(Data in this exercise)
--

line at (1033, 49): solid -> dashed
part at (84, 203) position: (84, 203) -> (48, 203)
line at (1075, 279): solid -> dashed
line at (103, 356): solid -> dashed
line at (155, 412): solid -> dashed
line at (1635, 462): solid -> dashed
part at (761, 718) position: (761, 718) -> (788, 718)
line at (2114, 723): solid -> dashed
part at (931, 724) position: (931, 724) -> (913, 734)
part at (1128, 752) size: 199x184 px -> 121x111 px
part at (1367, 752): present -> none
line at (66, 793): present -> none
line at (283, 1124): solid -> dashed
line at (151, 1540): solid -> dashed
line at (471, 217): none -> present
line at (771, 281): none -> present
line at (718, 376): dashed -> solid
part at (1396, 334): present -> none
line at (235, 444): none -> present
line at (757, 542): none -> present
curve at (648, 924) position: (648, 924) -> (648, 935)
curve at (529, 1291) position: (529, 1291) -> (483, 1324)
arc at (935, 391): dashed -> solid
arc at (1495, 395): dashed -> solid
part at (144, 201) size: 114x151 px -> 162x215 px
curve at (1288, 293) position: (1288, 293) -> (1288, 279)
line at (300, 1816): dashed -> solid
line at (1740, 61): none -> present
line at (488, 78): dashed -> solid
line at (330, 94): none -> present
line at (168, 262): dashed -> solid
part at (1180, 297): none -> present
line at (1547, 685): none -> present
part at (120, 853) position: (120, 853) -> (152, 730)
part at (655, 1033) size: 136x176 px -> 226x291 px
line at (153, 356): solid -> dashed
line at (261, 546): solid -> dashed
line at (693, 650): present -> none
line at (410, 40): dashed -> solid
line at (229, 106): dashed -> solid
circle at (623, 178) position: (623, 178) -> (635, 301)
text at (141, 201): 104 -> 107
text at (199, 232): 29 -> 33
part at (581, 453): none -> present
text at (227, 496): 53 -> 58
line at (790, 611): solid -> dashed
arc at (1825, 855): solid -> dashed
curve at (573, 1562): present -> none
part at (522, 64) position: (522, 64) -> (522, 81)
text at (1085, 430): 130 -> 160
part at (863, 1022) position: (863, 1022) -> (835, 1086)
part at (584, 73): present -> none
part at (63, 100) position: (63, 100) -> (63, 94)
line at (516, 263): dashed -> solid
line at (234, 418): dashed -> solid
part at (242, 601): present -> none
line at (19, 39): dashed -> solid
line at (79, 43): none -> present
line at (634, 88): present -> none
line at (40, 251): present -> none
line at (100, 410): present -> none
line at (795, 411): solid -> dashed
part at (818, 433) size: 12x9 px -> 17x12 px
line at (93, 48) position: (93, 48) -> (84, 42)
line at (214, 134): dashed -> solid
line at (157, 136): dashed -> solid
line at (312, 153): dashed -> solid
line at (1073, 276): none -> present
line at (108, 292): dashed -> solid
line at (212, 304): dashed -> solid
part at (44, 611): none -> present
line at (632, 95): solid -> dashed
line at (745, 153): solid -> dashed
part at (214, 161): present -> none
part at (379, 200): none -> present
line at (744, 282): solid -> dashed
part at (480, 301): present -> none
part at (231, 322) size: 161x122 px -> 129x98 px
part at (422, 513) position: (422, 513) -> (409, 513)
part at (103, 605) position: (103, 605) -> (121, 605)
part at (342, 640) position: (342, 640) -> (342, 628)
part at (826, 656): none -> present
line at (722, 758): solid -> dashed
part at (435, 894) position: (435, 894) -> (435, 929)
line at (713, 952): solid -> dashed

--

(Exercise task) Copy all of the records above line for line, keeping every character unchanged.

(Response to the exercise)
line at (1033, 49): solid -> dashed
part at (84, 203) position: (84, 203) -> (48, 203)
line at (1075, 279): solid -> dashed
line at (103, 356): solid -> dashed
line at (155, 412): solid -> dashed
line at (1635, 462): solid -> dashed
part at (761, 718) position: (761, 718) -> (788, 718)
line at (2114, 723): solid -> dashed
part at (931, 724) position: (931, 724) -> (913, 734)
part at (1128, 752) size: 199x184 px -> 121x111 px
part at (1367, 752): present -> none
line at (66, 793): present -> none
line at (283, 1124): solid -> dashed
line at (151, 1540): solid -> dashed
line at (471, 217): none -> present
line at (771, 281): none -> present
line at (718, 376): dashed -> solid
part at (1396, 334): present -> none
line at (235, 444): none -> present
line at (757, 542): none -> present
curve at (648, 924) position: (648, 924) -> (648, 935)
curve at (529, 1291) position: (529, 1291) -> (483, 1324)
arc at (935, 391): dashed -> solid
arc at (1495, 395): dashed -> solid
part at (144, 201) size: 114x151 px -> 162x215 px
curve at (1288, 293) position: (1288, 293) -> (1288, 279)
line at (300, 1816): dashed -> solid
line at (1740, 61): none -> present
line at (488, 78): dashed -> solid
line at (330, 94): none -> present
line at (168, 262): dashed -> solid
part at (1180, 297): none -> present
line at (1547, 685): none -> present
part at (120, 853) position: (120, 853) -> (152, 730)
part at (655, 1033) size: 136x176 px -> 226x291 px
line at (153, 356): solid -> dashed
line at (261, 546): solid -> dashed
line at (693, 650): present -> none
line at (410, 40): dashed -> solid
line at (229, 106): dashed -> solid
circle at (623, 178) position: (623, 178) -> (635, 301)
text at (141, 201): 104 -> 107
text at (199, 232): 29 -> 33
part at (581, 453): none -> present
text at (227, 496): 53 -> 58
line at (790, 611): solid -> dashed
arc at (1825, 855): solid -> dashed
curve at (573, 1562): present -> none
part at (522, 64) position: (522, 64) -> (522, 81)
text at (1085, 430): 130 -> 160
part at (863, 1022) position: (863, 1022) -> (835, 1086)
part at (584, 73): present -> none
part at (63, 100) position: (63, 100) -> (63, 94)
line at (516, 263): dashed -> solid
line at (234, 418): dashed -> solid
part at (242, 601): present -> none
line at (19, 39): dashed -> solid
line at (79, 43): none -> present
line at (634, 88): present -> none
line at (40, 251): present -> none
line at (100, 410): present -> none
line at (795, 411): solid -> dashed
part at (818, 433) size: 12x9 px -> 17x12 px
line at (93, 48) position: (93, 48) -> (84, 42)
line at (214, 134): dashed -> solid
line at (157, 136): dashed -> solid
line at (312, 153): dashed -> solid
line at (1073, 276): none -> present
line at (108, 292): dashed -> solid
line at (212, 304): dashed -> solid
part at (44, 611): none -> present
line at (632, 95): solid -> dashed
line at (745, 153): solid -> dashed
part at (214, 161): present -> none
part at (379, 200): none -> present
line at (744, 282): solid -> dashed
part at (480, 301): present -> none
part at (231, 322) size: 161x122 px -> 129x98 px
part at (422, 513) position: (422, 513) -> (409, 513)
part at (103, 605) position: (103, 605) -> (121, 605)
part at (342, 640) position: (342, 640) -> (342, 628)
part at (826, 656): none -> present
line at (722, 758): solid -> dashed
part at (435, 894) position: (435, 894) -> (435, 929)
line at (713, 952): solid -> dashed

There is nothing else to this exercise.